**Task requirements**: Please reproduce exactly the line that contains "Document page, 1500x844 pixels." and every line after it through the end of the records below, adding nothing else.

=== Material provided ===

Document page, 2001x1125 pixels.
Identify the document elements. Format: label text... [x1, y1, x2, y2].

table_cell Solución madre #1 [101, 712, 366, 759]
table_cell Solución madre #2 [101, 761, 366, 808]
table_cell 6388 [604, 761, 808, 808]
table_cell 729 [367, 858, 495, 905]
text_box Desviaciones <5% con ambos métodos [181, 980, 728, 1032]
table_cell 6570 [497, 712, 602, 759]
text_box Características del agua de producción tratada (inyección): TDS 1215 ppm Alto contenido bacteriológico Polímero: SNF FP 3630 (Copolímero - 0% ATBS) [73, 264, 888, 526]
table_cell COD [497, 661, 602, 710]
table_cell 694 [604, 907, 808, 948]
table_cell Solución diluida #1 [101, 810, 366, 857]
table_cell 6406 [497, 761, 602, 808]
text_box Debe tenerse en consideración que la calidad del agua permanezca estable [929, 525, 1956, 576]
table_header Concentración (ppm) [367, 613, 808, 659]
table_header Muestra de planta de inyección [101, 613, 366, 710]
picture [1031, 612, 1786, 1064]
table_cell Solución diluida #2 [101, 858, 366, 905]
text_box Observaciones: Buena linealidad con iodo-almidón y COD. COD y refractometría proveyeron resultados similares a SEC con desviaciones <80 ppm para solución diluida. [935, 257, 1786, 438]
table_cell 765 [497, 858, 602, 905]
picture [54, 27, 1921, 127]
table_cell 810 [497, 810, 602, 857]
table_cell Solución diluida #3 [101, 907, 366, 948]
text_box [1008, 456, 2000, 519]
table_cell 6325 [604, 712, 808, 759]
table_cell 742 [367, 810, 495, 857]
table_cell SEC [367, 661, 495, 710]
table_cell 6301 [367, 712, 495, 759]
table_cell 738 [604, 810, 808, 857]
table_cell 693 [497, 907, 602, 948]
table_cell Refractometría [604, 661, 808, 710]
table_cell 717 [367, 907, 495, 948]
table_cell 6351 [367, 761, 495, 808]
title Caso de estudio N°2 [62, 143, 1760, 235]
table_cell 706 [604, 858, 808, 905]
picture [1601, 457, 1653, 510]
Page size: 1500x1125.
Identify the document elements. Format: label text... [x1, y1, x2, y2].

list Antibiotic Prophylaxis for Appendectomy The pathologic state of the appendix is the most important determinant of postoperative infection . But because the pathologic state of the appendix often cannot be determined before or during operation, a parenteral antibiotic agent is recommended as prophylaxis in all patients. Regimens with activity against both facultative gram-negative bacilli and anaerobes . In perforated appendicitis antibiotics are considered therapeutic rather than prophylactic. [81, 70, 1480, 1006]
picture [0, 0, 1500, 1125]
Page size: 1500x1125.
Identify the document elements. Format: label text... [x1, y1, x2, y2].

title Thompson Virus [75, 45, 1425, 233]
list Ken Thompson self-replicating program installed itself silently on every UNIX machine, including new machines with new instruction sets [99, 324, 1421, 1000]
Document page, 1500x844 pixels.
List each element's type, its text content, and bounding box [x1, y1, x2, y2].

===

**Completed exercise**:
Document page, 1500x844 pixels.
List each element's type, its text content, and bounding box [x1, y1, x2, y2].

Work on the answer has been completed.